ブレーキは回転するローターにパッドを押し付けて摩擦させることで制動力を得ている。このときにパッドを押し付ける力でブレーキの強さを加減している。しかし、パッドを押し付ける力には限界があるし、過度に大きな力を加え続けているとキャリパー自体への負荷になる。キャリパーはどうしても構造的に門型になり、その開口部でローターを挟んでパッドを押し付けているが、強い力で繰り返し制動していると徐々にこの門型の開口部が広くなってきてしまう。いわゆる「キャリパーが開く」という現象だ。

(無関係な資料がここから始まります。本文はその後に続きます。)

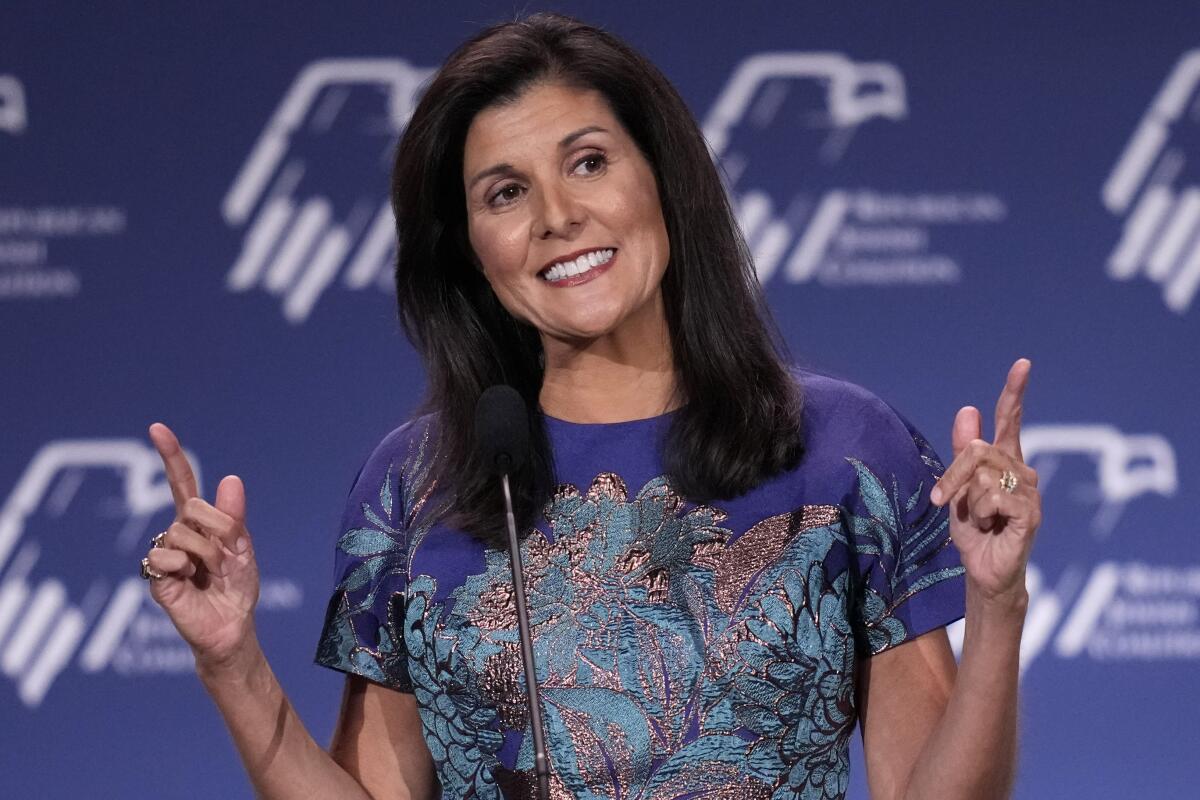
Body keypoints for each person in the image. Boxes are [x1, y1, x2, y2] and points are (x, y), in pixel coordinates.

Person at [141, 12, 1041, 800]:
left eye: (588, 162)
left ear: (662, 180)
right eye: (505, 192)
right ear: (473, 252)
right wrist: (233, 664)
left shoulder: (840, 449)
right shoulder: (419, 484)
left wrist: (997, 607)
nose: (558, 215)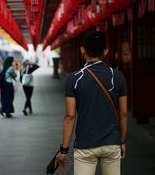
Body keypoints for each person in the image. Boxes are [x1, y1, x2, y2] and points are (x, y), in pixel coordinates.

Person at [55, 30, 128, 175]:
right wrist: (122, 141)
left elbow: (70, 116)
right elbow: (123, 114)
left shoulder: (74, 79)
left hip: (85, 144)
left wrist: (64, 149)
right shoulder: (118, 77)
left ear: (82, 50)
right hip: (112, 142)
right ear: (106, 51)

これはどんなキャリパーでも起きる可能性がある。キャリパーが開くとパッドの全面をローターに押し付けることができなくなり効きが悪くなる。ブレーキパッドの外周部ばかりをローターに押し付け、内側は押し付けられないのでパッドの面積を有効に使えなくなってしまうのだ。また、パッドを均一に押せないことでペダルタッチが悪化する。ブレーキペダルはパッドがわずかにたわむこととブレーキホースが膨張することで、ペダルの感触を得ている。それがパッドの外周部だけを押すとそこばかりに力がかかってたわんでしまうので、通常よりもペダルタッチが柔らかくなる。

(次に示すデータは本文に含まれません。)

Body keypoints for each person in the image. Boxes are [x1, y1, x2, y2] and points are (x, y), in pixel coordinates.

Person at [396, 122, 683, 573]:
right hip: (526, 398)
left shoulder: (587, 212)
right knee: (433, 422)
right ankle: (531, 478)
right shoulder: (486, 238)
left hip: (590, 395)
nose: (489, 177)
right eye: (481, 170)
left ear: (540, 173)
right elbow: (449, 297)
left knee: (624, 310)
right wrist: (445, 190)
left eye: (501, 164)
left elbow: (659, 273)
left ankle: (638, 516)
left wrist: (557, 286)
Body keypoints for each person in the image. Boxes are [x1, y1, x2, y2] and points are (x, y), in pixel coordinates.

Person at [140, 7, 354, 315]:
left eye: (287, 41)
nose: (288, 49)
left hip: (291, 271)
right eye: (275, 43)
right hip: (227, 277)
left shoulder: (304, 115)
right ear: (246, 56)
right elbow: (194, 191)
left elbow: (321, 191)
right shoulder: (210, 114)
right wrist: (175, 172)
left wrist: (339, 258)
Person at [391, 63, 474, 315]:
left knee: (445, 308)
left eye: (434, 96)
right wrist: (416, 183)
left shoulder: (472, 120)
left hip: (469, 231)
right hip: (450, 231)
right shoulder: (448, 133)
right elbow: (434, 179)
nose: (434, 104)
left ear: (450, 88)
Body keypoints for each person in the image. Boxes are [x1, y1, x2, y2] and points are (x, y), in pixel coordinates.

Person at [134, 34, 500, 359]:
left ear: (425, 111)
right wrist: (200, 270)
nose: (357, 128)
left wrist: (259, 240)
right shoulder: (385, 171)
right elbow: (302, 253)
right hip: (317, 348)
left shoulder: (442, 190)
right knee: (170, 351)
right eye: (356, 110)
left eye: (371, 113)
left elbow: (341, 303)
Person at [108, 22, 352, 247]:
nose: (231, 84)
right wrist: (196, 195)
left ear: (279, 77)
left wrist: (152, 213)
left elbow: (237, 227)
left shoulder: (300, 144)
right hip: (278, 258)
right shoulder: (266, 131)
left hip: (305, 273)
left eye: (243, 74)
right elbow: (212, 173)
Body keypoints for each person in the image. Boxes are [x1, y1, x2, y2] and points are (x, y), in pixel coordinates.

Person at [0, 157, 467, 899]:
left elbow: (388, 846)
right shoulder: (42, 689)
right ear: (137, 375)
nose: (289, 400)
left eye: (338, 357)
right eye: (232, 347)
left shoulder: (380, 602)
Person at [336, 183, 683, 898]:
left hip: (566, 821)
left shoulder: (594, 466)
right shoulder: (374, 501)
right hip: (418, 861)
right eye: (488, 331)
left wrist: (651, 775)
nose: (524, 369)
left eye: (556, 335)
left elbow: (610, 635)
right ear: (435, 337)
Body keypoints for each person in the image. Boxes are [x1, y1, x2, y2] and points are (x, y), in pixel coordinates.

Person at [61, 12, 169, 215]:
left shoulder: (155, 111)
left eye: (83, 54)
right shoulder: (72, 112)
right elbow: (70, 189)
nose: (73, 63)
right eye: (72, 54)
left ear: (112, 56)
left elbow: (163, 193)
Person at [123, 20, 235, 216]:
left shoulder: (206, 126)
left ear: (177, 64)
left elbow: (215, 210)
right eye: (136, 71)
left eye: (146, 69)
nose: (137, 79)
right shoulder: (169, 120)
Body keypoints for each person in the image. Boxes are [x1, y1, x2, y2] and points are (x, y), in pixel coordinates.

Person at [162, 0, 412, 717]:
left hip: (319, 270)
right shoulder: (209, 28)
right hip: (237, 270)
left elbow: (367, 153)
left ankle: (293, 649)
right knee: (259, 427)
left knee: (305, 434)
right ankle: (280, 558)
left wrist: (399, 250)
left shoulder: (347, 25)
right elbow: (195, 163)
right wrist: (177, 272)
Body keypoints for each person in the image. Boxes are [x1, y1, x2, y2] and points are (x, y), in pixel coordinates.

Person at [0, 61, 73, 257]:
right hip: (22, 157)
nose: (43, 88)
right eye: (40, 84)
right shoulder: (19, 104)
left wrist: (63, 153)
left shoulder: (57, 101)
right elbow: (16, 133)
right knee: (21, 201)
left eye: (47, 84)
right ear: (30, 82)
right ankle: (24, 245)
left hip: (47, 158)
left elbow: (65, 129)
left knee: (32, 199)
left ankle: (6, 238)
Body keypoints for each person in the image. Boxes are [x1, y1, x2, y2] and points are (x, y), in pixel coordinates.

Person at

サーキット走行後にブレーキホースに気泡が発生して、そのエアが圧縮されてしまうのでペダルタッチが悪くなることはある。そこでブレーキフルードのエア抜きや交換もすることがある。しかし、それでもペダルタッチのふわふわ感が直らない時はキャリパーが開いてきていることがあるのだ。そうなると直すにはキャリパーを交換する他にない。しかし、純正キャリパーがサーキット走行を何度もしたら開いてしまったとしたら、交換してもまた同じように使えばまた開いてしまう。

◆そこで剛性の高いキャリパーにする手もある

そこでキャリパーキットの導入となる。純正では多くの場合で片押し式のキャリパーだが、アフター品のキャリパーはほとんどが両押しタイプ。両側からピストンでパッドを押すことでパッドを均一に押しやすい。

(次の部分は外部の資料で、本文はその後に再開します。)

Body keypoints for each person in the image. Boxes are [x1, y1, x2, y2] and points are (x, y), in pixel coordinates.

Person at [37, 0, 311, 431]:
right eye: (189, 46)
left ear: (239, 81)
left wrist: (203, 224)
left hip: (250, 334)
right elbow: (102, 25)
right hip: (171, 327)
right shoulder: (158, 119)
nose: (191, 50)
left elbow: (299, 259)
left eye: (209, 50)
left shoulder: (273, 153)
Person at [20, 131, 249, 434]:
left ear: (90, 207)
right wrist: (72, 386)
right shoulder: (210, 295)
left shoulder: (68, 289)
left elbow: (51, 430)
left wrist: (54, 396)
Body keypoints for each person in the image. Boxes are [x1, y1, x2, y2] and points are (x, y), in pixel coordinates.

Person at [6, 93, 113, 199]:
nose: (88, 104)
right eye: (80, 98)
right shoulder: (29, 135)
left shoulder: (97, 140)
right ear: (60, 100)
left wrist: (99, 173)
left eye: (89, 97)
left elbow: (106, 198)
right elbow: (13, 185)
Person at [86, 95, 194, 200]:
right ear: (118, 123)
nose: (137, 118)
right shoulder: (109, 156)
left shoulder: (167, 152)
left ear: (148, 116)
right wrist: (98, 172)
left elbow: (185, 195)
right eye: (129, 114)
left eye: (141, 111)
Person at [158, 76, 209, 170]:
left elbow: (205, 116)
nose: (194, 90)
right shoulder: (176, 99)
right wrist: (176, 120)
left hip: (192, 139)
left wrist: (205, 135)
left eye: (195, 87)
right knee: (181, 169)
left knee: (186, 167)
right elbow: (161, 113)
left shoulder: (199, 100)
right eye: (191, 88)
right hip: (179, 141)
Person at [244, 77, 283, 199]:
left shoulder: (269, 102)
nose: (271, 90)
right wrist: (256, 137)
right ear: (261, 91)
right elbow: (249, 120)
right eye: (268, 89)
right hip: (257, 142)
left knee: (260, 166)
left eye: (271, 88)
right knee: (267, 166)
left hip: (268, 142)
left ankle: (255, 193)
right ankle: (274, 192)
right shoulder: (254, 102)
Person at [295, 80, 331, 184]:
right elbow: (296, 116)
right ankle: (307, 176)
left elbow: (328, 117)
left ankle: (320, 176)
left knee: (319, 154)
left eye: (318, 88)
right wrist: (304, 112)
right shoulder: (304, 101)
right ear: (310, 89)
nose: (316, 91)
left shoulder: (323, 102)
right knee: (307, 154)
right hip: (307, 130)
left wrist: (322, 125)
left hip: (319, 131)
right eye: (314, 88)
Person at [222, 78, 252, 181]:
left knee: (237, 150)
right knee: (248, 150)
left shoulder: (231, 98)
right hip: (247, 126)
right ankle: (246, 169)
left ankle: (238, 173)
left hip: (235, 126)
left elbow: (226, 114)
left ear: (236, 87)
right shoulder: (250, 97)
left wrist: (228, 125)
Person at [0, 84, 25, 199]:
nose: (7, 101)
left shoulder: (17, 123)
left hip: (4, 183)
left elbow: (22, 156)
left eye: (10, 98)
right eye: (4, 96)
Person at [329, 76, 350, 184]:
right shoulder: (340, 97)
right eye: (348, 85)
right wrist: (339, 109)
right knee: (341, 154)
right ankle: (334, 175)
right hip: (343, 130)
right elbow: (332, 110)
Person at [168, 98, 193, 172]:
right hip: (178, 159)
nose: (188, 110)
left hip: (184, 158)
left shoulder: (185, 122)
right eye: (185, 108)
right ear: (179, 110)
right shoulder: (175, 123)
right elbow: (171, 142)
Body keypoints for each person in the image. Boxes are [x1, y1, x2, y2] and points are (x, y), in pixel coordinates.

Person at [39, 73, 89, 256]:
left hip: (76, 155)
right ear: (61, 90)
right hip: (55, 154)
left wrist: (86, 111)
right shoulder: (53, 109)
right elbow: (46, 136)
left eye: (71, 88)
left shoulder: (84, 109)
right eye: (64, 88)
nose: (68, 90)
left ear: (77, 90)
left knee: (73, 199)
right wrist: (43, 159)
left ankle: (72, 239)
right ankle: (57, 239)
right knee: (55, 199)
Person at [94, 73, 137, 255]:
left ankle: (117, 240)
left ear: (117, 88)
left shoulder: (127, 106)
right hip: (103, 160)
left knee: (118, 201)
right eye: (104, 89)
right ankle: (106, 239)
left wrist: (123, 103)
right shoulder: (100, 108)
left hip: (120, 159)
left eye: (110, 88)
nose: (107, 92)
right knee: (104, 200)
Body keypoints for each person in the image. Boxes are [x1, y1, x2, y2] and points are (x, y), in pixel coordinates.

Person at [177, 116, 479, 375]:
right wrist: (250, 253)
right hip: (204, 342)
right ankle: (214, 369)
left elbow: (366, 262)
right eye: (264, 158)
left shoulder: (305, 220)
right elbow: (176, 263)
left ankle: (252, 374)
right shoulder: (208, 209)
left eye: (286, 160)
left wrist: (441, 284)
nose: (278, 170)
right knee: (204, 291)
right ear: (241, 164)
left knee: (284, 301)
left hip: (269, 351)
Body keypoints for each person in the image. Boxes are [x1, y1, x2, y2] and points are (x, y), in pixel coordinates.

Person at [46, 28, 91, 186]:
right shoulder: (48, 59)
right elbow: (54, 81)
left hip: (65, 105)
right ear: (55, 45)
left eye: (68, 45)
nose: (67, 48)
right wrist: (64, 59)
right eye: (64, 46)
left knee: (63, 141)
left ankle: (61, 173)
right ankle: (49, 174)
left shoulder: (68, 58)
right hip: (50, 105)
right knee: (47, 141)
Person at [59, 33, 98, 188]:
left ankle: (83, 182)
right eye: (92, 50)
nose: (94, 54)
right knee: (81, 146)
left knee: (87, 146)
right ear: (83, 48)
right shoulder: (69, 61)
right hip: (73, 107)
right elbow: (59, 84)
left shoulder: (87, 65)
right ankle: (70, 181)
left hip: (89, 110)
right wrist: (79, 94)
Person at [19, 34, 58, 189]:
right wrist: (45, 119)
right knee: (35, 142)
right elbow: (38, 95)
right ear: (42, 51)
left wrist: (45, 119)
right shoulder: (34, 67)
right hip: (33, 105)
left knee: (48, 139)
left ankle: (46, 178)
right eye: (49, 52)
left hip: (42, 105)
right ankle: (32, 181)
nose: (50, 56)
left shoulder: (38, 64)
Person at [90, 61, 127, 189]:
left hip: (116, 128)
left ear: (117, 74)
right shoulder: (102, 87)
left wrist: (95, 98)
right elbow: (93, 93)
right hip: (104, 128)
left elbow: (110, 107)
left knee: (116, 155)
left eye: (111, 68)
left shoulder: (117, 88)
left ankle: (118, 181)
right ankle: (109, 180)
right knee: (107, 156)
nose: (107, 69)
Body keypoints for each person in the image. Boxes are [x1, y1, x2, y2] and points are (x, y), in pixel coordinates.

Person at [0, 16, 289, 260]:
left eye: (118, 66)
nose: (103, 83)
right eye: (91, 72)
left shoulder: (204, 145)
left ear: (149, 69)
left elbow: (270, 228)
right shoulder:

また、キャリパー本体も高い剛性を持つ。鍛造アルミを両側からネジで留めた2ピースタイプはリーズナブルなものモデルに多い構造。

剛性を重視した1ピース構造のキャリパーはモノブロックと呼ばれ、1つのアルミの塊にピストンが配置される。その中でも鋳造アルミと鍛造アルミがあるが、レーシングモデルは多くが鍛造アルミブロックからの削り出し製法で製造。高い技術力が必要で価格も高価だが、高い剛性と軽さを両立し、ペダルタッチの良さ、その再現性の高さを持つのだが、難点は価格となりフロント用で50〜80万円はする。前後セットだと100万円は越えてくるイメージでちょっと簡単には手の出しにくい価格となってしまう。

◆ならばローター径をアップも有効

キャリパーキットがよく効くようになる理由は剛性の高いキャリパーもあるが、ローター径が大きくなっていることもある。ローターは大きくなるほど回転する中心から遠い部分をつまむことになるので、ブレーキの効きがよくなる。また、パッドも大きな面積にしやすいので摩擦面も増やせるのだ。ローター径をアップさせるには純正キャリパーをマウントする位置を変えなければならないが、そういうキットも市販されている。それを使えばキャリパーは純正のまま、大きなローターを使うことができるのだ。ローター径が大きくなれば、ローター自体の体積も増えるので同じ熱量を受けてもローター温度が低く留まる。そうなればパッドに対する熱負荷も抑えることができ、パッドの減りも抑制できる。

あとはキャリパーの温度にも気を配っておきたい。キャリパーが250度を超えてくるとそもそもキャリパーが柔らかくなってきて、そこでフルブレーキを繰り返すとキャリパーが開きやすい。

また、キャリパーピストンのシールが傷んでしまい、フルードが漏れてくることもある。キャリパーの温度は少しでも下げておきたい。そのためにはそもそもローター温度も下げたほうがよく、やはりローター径のアップが有効になるのだ。